[begin Page excerpt]
Configuring Spark to work with Jupyter Notebook and Anaconda

Configuring Spark to work with Jupyter Notebook and Anaconda - python

I've spent a few days now trying to make Spark work with my Jupyter Notebook and Anaconda. Here's what my .bash_profile looks like:
PATH="/my/path/to/anaconda3/bin:$PATH"
export JAVA_HOME="/my/path/to/jdk"
export PYTHON_PATH="/my/path/to/anaconda3/bin/python"
export PYSPARK_PYTHON="/my/path/to/anaconda3/bin/python"
export PATH=$PATH:/my/path/to/spark-2.1.0-bin-hadoop2.7/bin
export PYSPARK_DRIVER_PYTHON=jupyter
export PYSPARK_DRIVER_PYTHON_OPTS="notebook" pyspark
export SPARK_HOME=/my/path/to/spark-2.1.0-bin-hadoop2.7
alias pyspark="pyspark --conf spark.local.dir=/home/puifais --num-executors 30 --driver-memory 128g --executor-memory 6g --packages com.databricks:spark-csv_2.11:1.5.0"
When I type /my/path/to/spark-2.1.0-bin-hadoop2.7/bin/spark-shell, I can launch Spark just fine in my command line shell. And the output sc is not empty. It seems to work fine.
When I type pyspark, it launches my Jupyter Notebook fine. When I create a new Python3 notebook, this error appears:
[IPKernelApp] WARNING | Unknown error in handling PYTHONSTARTUP file /my/path/to/spark-2.1.0-bin-hadoop2.7/python/pyspark/shell.py:
And sc in my Jupyter Notebook is empty.
Can anyone help solve this situation?
Just want to clarify: There is nothing after the colon at the end of the error. I also tried to create my own start-up file using this post and I quote here so you don't have to go look there:
I created a short initialization script init_spark.py as follows:
from pyspark import SparkConf, SparkContext
conf = SparkConf().setMaster("yarn-client")
sc = SparkContext(conf = conf)
[end Page excerpt]
Your instructions:
Please answer these questions about the Spark setup thread above, one per line:
1. What value does the pyspark alias give for --driver-memory?
2. What does the poster type to launch Spark successfully in the command line shell?
3. Which master does the init_spark.py script set?
[begin Data entries]
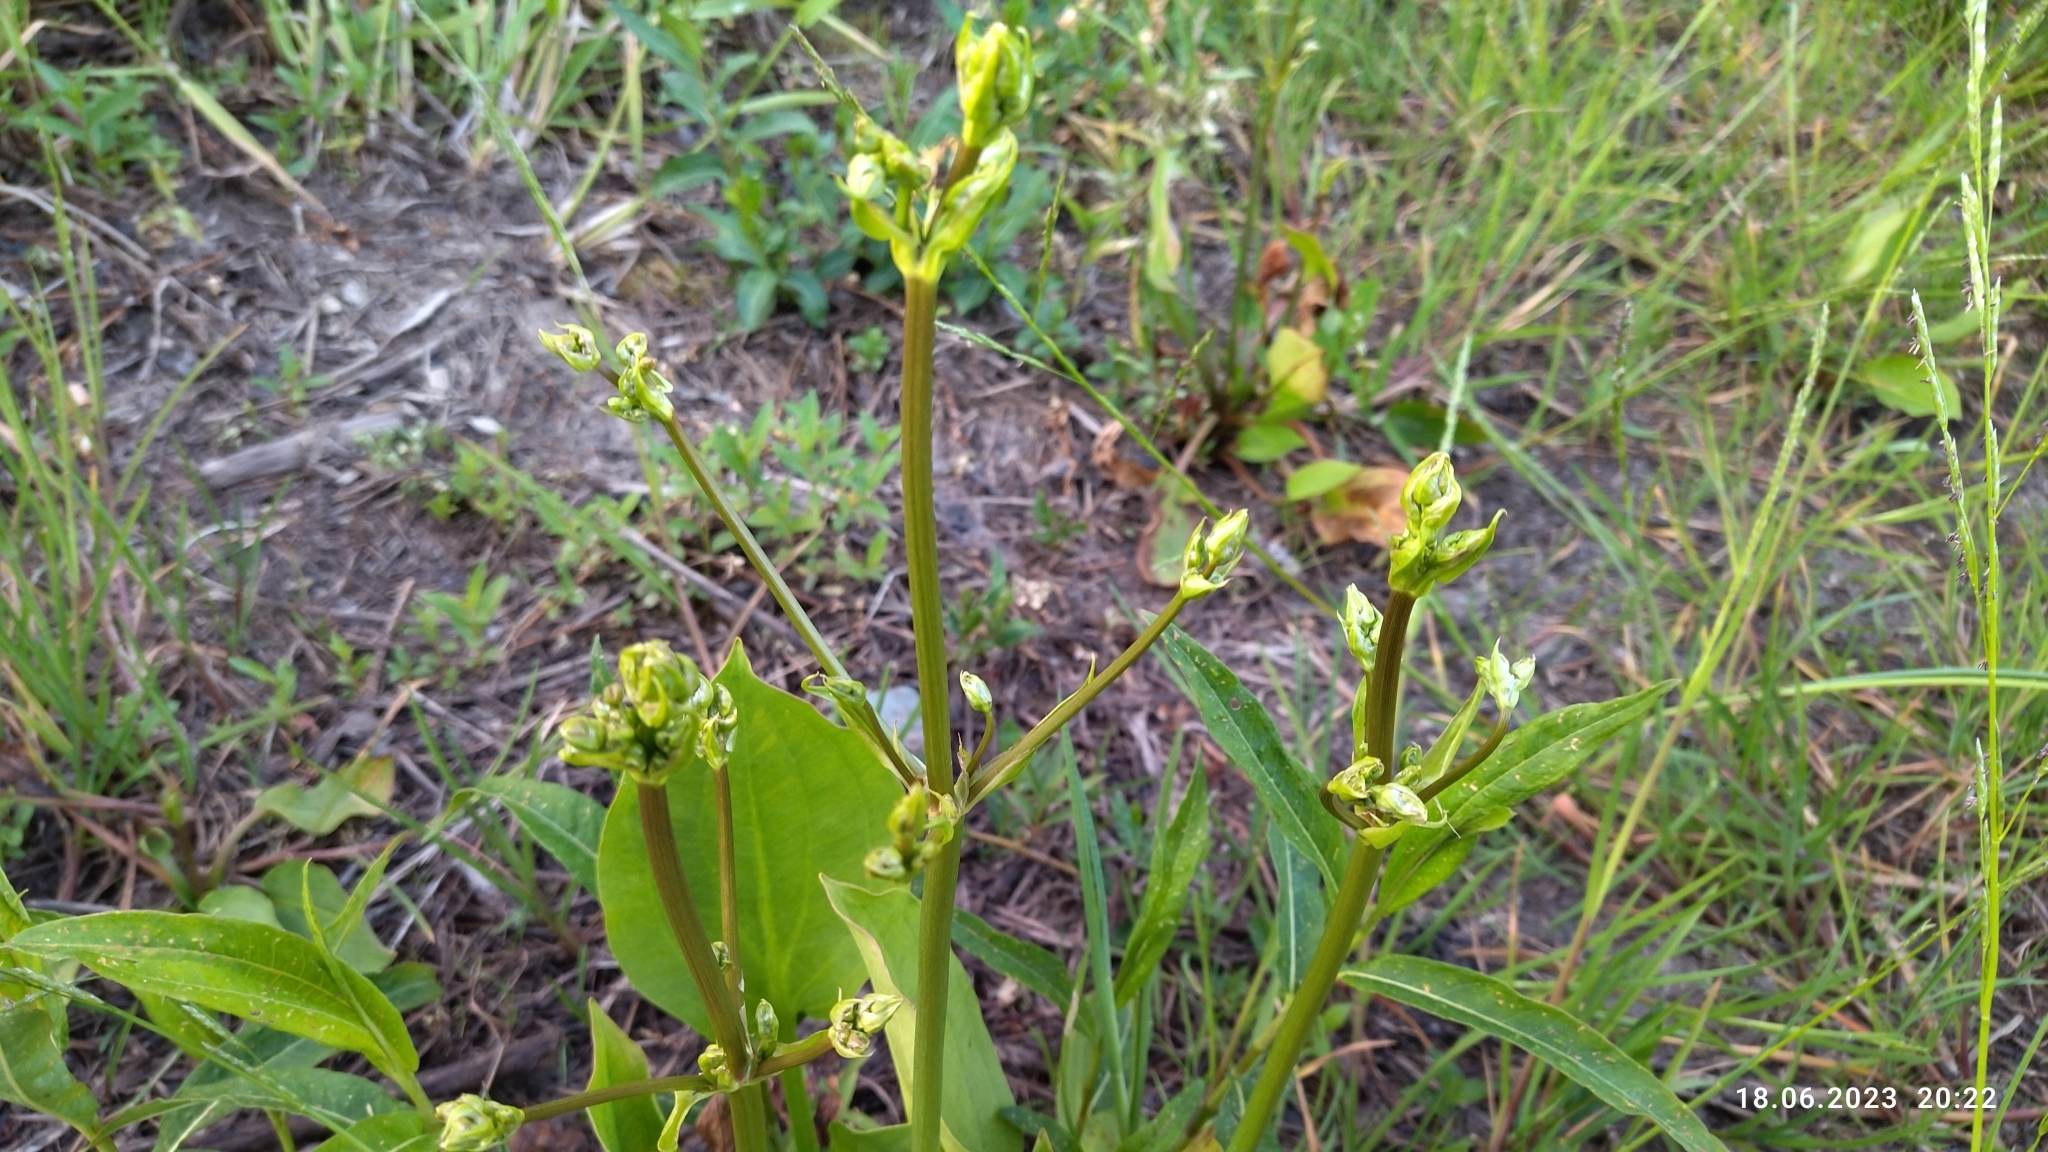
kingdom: Plantae
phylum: Tracheophyta
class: Liliopsida
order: Alismatales
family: Alismataceae
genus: Alisma
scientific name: Alisma plantago-aquatica
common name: Water-plantain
[end Data entries]
Final answer:
1. 128g
2. /my/path/to/spark-2.1.0-bin-hadoop2.7/bin/spark-shell
3. "yarn-client"